Dataset records:
============
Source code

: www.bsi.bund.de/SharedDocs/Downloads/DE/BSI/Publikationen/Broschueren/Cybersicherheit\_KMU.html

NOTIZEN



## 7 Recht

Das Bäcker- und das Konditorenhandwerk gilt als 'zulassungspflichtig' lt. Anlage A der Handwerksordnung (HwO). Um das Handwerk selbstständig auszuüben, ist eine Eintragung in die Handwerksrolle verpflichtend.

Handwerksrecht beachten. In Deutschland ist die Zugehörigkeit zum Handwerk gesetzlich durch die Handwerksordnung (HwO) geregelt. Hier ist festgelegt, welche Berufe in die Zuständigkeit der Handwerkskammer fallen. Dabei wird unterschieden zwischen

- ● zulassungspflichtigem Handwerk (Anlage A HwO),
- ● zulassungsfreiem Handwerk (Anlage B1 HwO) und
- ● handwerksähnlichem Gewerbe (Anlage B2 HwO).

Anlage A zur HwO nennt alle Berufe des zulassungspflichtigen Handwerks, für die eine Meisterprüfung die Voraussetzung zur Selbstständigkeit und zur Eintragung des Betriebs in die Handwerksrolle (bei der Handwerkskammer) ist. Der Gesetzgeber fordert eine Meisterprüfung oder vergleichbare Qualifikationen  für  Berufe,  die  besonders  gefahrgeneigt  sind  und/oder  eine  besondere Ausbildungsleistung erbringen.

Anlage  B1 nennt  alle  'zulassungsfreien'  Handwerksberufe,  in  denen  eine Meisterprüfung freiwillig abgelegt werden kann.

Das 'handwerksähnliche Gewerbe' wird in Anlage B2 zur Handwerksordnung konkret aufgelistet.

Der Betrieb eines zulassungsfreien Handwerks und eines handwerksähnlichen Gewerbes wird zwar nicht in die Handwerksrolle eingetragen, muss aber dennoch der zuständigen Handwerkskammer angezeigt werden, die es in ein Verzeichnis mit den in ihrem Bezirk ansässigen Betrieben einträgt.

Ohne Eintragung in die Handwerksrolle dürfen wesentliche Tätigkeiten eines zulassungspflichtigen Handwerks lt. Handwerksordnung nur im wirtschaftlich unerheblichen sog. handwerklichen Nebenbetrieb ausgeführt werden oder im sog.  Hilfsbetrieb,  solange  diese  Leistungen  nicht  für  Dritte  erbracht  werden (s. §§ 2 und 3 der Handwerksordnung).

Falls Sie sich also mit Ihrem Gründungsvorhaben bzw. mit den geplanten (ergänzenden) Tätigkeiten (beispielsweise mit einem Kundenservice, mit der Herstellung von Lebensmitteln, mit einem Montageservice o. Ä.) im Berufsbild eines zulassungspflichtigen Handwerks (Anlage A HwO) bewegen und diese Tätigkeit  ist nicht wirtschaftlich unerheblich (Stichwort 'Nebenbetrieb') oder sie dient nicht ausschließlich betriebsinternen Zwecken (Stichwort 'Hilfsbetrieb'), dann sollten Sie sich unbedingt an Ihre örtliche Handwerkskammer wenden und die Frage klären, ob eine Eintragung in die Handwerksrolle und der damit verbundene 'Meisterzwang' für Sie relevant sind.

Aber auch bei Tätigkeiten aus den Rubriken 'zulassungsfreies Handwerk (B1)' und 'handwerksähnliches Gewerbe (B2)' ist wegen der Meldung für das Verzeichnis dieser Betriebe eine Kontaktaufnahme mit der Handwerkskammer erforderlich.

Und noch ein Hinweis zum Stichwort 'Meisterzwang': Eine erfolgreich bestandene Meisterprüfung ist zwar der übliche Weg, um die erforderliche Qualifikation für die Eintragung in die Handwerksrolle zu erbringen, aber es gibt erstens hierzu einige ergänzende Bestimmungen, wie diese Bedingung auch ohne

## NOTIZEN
============
_EXERCISE_.
Write out the data a second time, exactly the same.

_RESULT OF THIS EXERCISE_.
Source code

: www.bsi.bund.de/SharedDocs/Downloads/DE/BSI/Publikationen/Broschueren/Cybersicherheit\_KMU.html

NOTIZEN



## 7 Recht

Das Bäcker- und das Konditorenhandwerk gilt als 'zulassungspflichtig' lt. Anlage A der Handwerksordnung (HwO). Um das Handwerk selbstständig auszuüben, ist eine Eintragung in die Handwerksrolle verpflichtend.

Handwerksrecht beachten. In Deutschland ist die Zugehörigkeit zum Handwerk gesetzlich durch die Handwerksordnung (HwO) geregelt. Hier ist festgelegt, welche Berufe in die Zuständigkeit der Handwerkskammer fallen. Dabei wird unterschieden zwischen

- ● zulassungspflichtigem Handwerk (Anlage A HwO),
- ● zulassungsfreiem Handwerk (Anlage B1 HwO) und
- ● handwerksähnlichem Gewerbe (Anlage B2 HwO).

Anlage A zur HwO nennt alle Berufe des zulassungspflichtigen Handwerks, für die eine Meisterprüfung die Voraussetzung zur Selbstständigkeit und zur Eintragung des Betriebs in die Handwerksrolle (bei der Handwerkskammer) ist. Der Gesetzgeber fordert eine Meisterprüfung oder vergleichbare Qualifikationen  für  Berufe,  die  besonders  gefahrgeneigt  sind  und/oder  eine  besondere Ausbildungsleistung erbringen.

Anlage  B1 nennt  alle  'zulassungsfreien'  Handwerksberufe,  in  denen  eine Meisterprüfung freiwillig abgelegt werden kann.

Das 'handwerksähnliche Gewerbe' wird in Anlage B2 zur Handwerksordnung konkret aufgelistet.

Der Betrieb eines zulassungsfreien Handwerks und eines handwerksähnlichen Gewerbes wird zwar nicht in die Handwerksrolle eingetragen, muss aber dennoch der zuständigen Handwerkskammer angezeigt werden, die es in ein Verzeichnis mit den in ihrem Bezirk ansässigen Betrieben einträgt.

Ohne Eintragung in die Handwerksrolle dürfen wesentliche Tätigkeiten eines zulassungspflichtigen Handwerks lt. Handwerksordnung nur im wirtschaftlich unerheblichen sog. handwerklichen Nebenbetrieb ausgeführt werden oder im sog.  Hilfsbetrieb,  solange  diese  Leistungen  nicht  für  Dritte  erbracht  werden (s. §§ 2 und 3 der Handwerksordnung).

Falls Sie sich also mit Ihrem Gründungsvorhaben bzw. mit den geplanten (ergänzenden) Tätigkeiten (beispielsweise mit einem Kundenservice, mit der Herstellung von Lebensmitteln, mit einem Montageservice o. Ä.) im Berufsbild eines zulassungspflichtigen Handwerks (Anlage A HwO) bewegen und diese Tätigkeit  ist nicht wirtschaftlich unerheblich (Stichwort 'Nebenbetrieb') oder sie dient nicht ausschließlich betriebsinternen Zwecken (Stichwort 'Hilfsbetrieb'), dann sollten Sie sich unbedingt an Ihre örtliche Handwerkskammer wenden und die Frage klären, ob eine Eintragung in die Handwerksrolle und der damit verbundene 'Meisterzwang' für Sie relevant sind.

Aber auch bei Tätigkeiten aus den Rubriken 'zulassungsfreies Handwerk (B1)' und 'handwerksähnliches Gewerbe (B2)' ist wegen der Meldung für das Verzeichnis dieser Betriebe eine Kontaktaufnahme mit der Handwerkskammer erforderlich.

Und noch ein Hinweis zum Stichwort 'Meisterzwang': Eine erfolgreich bestandene Meisterprüfung ist zwar der übliche Weg, um die erforderliche Qualifikation für die Eintragung in die Handwerksrolle zu erbringen, aber es gibt erstens hierzu einige ergänzende Bestimmungen, wie diese Bedingung auch ohne

## NOTIZEN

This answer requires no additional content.